The spirit of Elightenment appeared in Spain with the Bourbon dynasty. Indeed, the dynastic change in Spain ushered in extraordinary progress in political thought, science and culture. The 18th century, introducing the Age of Eligtenment, brought about advances in education, science, public works and a rational conception in both politics and life in general.
The creation of new cultural institutions began during the reign of Philip V with the founding in 1714 of the Libreria Real which would become the National Library and the Royal Spanish Academy of Language. Twenty years later the Academies of Medicine, History, Pharmacy, Law, and that of Arts of San fernando were founded.
There was great stimulus in science.
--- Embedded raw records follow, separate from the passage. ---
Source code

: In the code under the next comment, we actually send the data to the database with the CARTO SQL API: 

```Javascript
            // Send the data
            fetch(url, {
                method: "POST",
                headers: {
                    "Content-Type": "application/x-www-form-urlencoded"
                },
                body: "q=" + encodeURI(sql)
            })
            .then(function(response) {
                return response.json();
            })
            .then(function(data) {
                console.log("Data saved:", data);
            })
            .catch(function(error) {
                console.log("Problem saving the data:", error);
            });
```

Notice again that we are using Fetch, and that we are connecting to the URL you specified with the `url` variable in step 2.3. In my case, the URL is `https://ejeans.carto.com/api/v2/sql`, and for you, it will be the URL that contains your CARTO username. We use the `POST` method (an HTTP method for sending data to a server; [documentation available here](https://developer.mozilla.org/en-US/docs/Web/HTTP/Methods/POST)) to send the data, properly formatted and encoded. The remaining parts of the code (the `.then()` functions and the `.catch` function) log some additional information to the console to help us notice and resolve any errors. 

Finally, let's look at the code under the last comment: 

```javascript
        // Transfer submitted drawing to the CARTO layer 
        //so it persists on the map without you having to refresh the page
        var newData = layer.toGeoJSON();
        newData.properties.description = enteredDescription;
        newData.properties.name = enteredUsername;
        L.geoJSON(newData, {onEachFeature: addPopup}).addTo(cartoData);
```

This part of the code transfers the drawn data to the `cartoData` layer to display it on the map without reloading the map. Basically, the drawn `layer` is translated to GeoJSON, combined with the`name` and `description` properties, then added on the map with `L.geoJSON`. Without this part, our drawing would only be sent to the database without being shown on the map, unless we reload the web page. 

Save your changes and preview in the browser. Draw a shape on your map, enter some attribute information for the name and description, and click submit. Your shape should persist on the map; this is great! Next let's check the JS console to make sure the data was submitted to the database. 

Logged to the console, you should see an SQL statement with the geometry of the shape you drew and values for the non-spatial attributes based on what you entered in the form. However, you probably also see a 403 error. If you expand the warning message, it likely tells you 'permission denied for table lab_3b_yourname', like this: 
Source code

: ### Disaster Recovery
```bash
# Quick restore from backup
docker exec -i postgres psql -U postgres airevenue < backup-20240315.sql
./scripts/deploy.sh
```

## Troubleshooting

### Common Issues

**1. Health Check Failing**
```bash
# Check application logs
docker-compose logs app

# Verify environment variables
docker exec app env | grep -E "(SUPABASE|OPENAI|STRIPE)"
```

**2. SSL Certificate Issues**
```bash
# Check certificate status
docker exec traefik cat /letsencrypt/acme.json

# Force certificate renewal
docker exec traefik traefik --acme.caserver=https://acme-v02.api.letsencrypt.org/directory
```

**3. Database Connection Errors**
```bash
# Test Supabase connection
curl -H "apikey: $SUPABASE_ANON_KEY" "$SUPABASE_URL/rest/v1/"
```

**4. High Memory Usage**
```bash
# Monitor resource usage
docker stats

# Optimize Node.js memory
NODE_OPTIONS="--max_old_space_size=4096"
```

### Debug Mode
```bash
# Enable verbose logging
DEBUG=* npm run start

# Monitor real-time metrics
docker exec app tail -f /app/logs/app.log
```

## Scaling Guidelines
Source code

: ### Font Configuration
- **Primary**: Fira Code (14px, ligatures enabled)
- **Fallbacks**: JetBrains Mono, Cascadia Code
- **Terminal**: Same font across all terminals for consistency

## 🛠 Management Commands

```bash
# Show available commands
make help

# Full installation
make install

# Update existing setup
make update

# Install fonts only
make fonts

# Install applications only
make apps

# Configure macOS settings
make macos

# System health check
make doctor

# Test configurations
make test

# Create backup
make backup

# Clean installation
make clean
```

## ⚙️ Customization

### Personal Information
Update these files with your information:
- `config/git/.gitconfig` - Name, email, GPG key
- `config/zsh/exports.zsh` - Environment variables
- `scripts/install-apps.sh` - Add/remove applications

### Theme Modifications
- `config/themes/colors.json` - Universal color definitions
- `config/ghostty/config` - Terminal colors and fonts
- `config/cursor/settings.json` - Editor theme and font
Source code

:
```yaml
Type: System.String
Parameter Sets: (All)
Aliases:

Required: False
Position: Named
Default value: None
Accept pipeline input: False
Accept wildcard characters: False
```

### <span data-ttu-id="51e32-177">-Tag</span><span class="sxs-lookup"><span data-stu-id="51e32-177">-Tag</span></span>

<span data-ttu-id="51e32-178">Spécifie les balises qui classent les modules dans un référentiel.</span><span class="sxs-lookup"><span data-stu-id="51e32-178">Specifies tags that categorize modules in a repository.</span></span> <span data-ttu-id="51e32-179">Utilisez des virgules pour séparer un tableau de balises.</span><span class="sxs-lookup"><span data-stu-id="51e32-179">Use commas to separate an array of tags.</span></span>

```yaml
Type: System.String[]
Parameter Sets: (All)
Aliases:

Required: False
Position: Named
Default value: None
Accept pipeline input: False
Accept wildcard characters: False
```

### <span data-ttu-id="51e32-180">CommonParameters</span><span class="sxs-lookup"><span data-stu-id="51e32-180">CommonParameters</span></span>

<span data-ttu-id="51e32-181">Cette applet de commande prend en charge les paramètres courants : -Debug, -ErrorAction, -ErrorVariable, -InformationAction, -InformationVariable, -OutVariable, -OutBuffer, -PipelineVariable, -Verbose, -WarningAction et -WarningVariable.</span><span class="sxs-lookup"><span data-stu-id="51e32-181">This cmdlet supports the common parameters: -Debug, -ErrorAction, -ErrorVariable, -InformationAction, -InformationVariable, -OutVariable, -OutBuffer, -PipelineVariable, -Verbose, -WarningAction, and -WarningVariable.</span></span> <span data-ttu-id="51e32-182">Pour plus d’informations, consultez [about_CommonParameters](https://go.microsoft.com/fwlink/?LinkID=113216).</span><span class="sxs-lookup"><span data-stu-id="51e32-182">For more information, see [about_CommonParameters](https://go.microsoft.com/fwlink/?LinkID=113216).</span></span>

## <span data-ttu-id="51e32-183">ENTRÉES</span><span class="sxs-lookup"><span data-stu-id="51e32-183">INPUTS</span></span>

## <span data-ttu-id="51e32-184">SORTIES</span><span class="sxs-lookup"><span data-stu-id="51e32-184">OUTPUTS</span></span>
The Cabinet of Natural History, the Botanical Gardens, the School of Mineralogy, the Cabinet of Machines of the Retiro, the Royal Laboratory of Chemistry and other Schools of Engineering were soon created.
New minerals and zoological and botanical specimenes were continually being brought back from America thanks to the many scientific expeditions that were organized, also a number of eminent scientists emerged: Lagasca, Mutis, Gomez Ortega, Cavanilles, the Elhuyar brothers, Azara, etc.
In the literary field, political, satirical, cultural and scientific publications began to flourish. The work of Spain's literary figures did not reach the heights of the preceding two centuries, however there were a few prominent names: Leandro Fernandez de Moratin, Diego de Torres Villarroel, Melendez Valdes, Quintana, the fable writers Iriarte and Samaniego, and the extraordinary and playwright and 'costumbrista' (a depiction of regional customs and manners) Ramon de la Cruz. The most outstanding poets included Cadarso Nicasio Gallego and Alberto Lista. The two great figures of the age were Father Feijoo and Jovellanos.
In architecture, the Baroque style gave way to Neo-Classicism. The Bourbons imported a number of foreign artists and Carlos III initiated important public works. Ventura Rodriguez and Juan de Villanueva were the two most important Spanish architects of this epoch during which by the Royal Palace, the Prado Museum and the Gate of Alcala were built.
Painting, on the contrary, declined. Both the Spanish and the foreign painters commissioned with decorating palaces were mediocre. The situation did not change until, at the end of the century, one of the world's greatest painters emerged: Francisco de Goya. Considered as the precursor of all the 'isms', his paintings run the gamut of expression and subjects, from his cheerful cartoons for the Royal Tapestry Factory, the macabre 'Desastres de la Guerra', the nightmarish humour of 'Los Caprichos' (Caprices), his 'Disparates' and bullfighting scenes of 'Tauromaquia' to the dramatic 'Shootings of May 3rd 1808' or the frescos in the chapel of San Antonio de la Florida in Madrid. There is the exhibition of Goya's art in the Prado Museum, where the famed 'Majas' are among his most well-known masterpieces.